> [WORK REQUEST]
Write out every line of text from the items below exactly, without describing or mentioning the pictures.

........

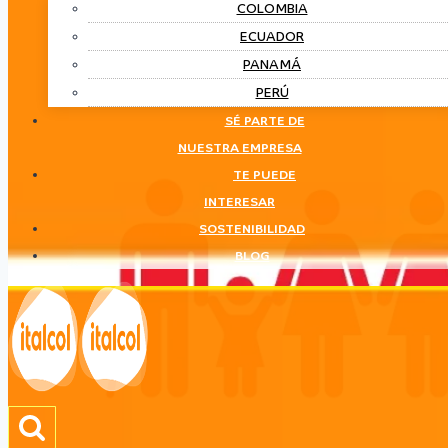
COLOMBIA
ECUADOR
PANAMÁ
PERÚ
SÉ PARTE DE
NUESTRA EMPRESA
TE PUEDE
INTERESAR
SOSTENIBILIDAD
BLOG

........

> [OUTPUT FOR THIS TASK]
COLOMBIA
ECUADOR
PANAMÁ
PERÚ
SÉ PARTE DE
NUESTRA EMPRESA
TE PUEDE
INTERESAR
SOSTENIBILIDAD
BLOG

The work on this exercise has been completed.